上の写真は②の地蔵尊をあらわしたもので、これが中尊(メインの石仏)となります。この石仏をはじめ、他の三基の像もすべて浮き彫りされています。召されている袈裟の襟(えり)にあたる部分に紅い色がのこっています。もしかしたら、像全体が彩色されていたのかもしれません。
地蔵尊は閉眼している様子がわかります。また鼻と口まわりのシワまでが確認できます。袈裟の右袖部分が、フワッともちあがり、衣類のやわらかさが伝わってくるようです。かなり細かい部分まで念入りに造られていたことがわかります。
地蔵尊にむかって左側の①比丘(びく)像は、②地蔵尊のほうに顔をむけています。比丘尼(びくに)に対して比丘は男性の僧侶という意味です。
↓②地蔵尊にむかって右側に③と④の比丘尼像が刻まれています。二基の比丘尼像も比丘像と同様に、地蔵尊へ顔をむけています。
①比丘像・③④比丘尼像は、②の地蔵尊ほどは細かい部分まで造りこまれていないように見えますが、風化がすすんだために、そのようにみえるだけかもしれません。
二基の比丘尼像にむかって右側のものには、服のしわや顔の表情がかすかに確認できます。もともと、梅の木磨崖地蔵尊すべての像は精巧につくりこまれていたけど、風雨のあたり具合により風化のすすみ加減にちがいがでただけなのかもしれません。
比丘・比丘尼像ともに合掌し、地蔵尊をたたえているようにみえます。
地方一般の方々は地蔵堂の地蔵尊と称し、今なお現世および来世の幸福を祈っているようである(参照:国東半島の石造美術 (酒井冨蔵著)P217-218)
これら梅の木磨崖地蔵尊はいつごろに造られたのでしょう?案内板や書籍にはくわしい成立年は紹介されていません。

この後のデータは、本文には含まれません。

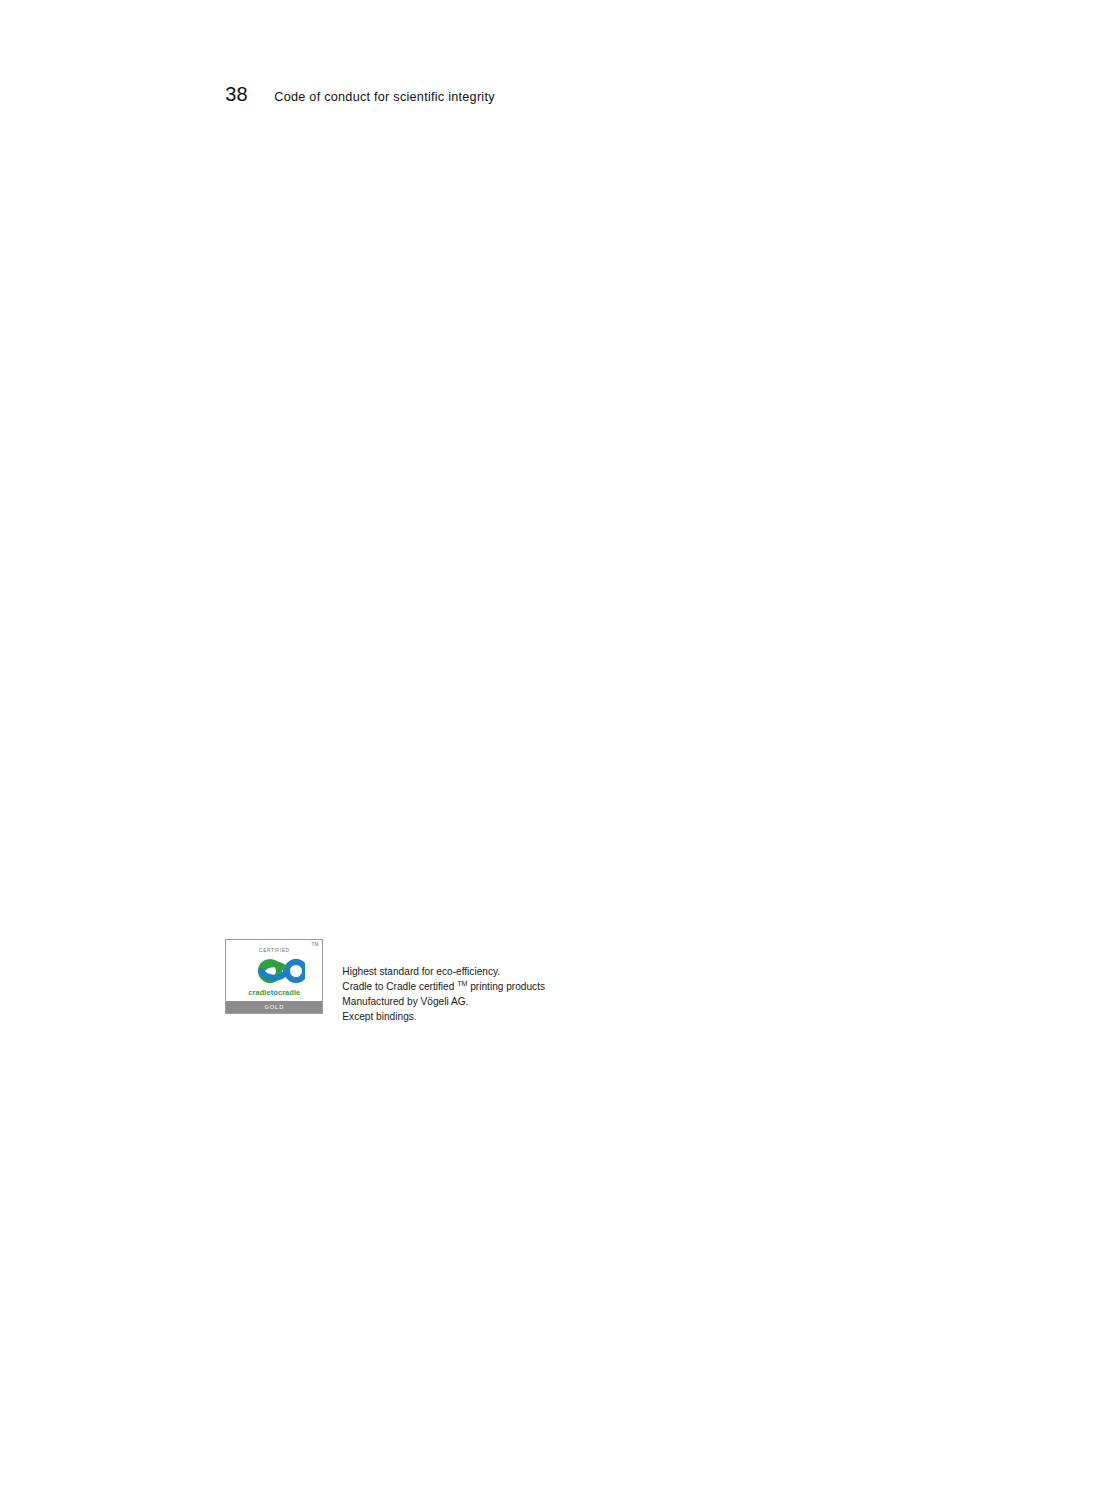38 Code of conduct for scientific integrity
TM
Certified
cradle to cradle
Gold
Highest standard for eco-efficiency.
Cradle to Cradle certified TM printing products
Manufactured by Vögeli AG.
Except bindings.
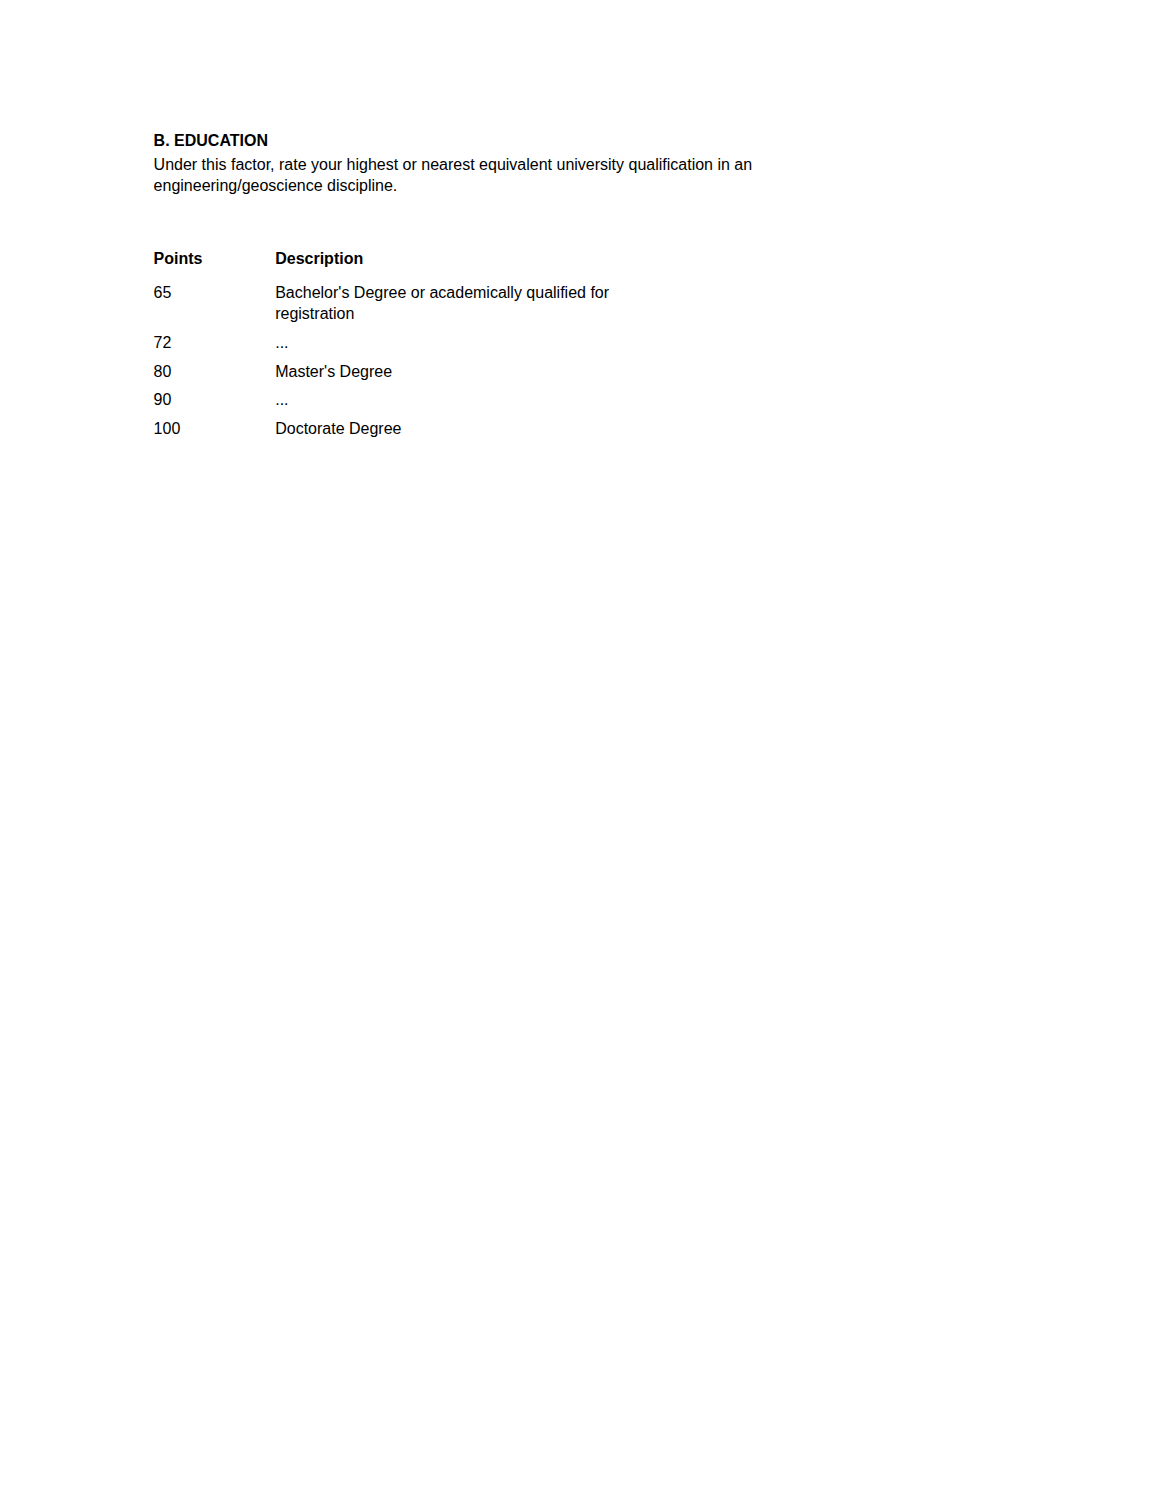B. EDUCATION
Under this factor, rate your highest or nearest equivalent university qualification in an engineering/geoscience discipline.
| Points | Description |
| --- | --- |
| 65 | Bachelor's Degree or academically qualified for registration |
| 72 | ... |
| 80 | Master's Degree |
| 90 | ... |
| 100 | Doctorate Degree |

ただ案内板には「いつの頃の作か不詳だがこの地区にある別の磨崖像に南北朝期のものがいくつかあるのでその時代と推定している」とあります。
南北朝期とは何時代のものでしょう?1336年から1392年までの期間で室町時代にあたるようです参照。
「国東半島の石造美術(酒井冨蔵著)」P220には、石仏の時代ごとの特徴が紹介されており、わかりやすいので以下にまとめてみます。室町時代の石仏がどのような特徴をもっているのかが把握しやすいのではないかと思います。
この表をみると、梅の木磨崖地蔵尊がつくられた南北朝時代(室町時代)には、徐々に石仏は小規模化・形式化してきており、熊野磨崖仏のようなダイナミックな美しさはなくなってきていたと想像されます。
時代によって、信仰のはやりに温度差があり、その熱が高かったのは奈良・平安・鎌倉期であったのではないかと仮説をたててみます。この仮説をもとに、各時代の信仰の歴史をさぐっていってみようと思います。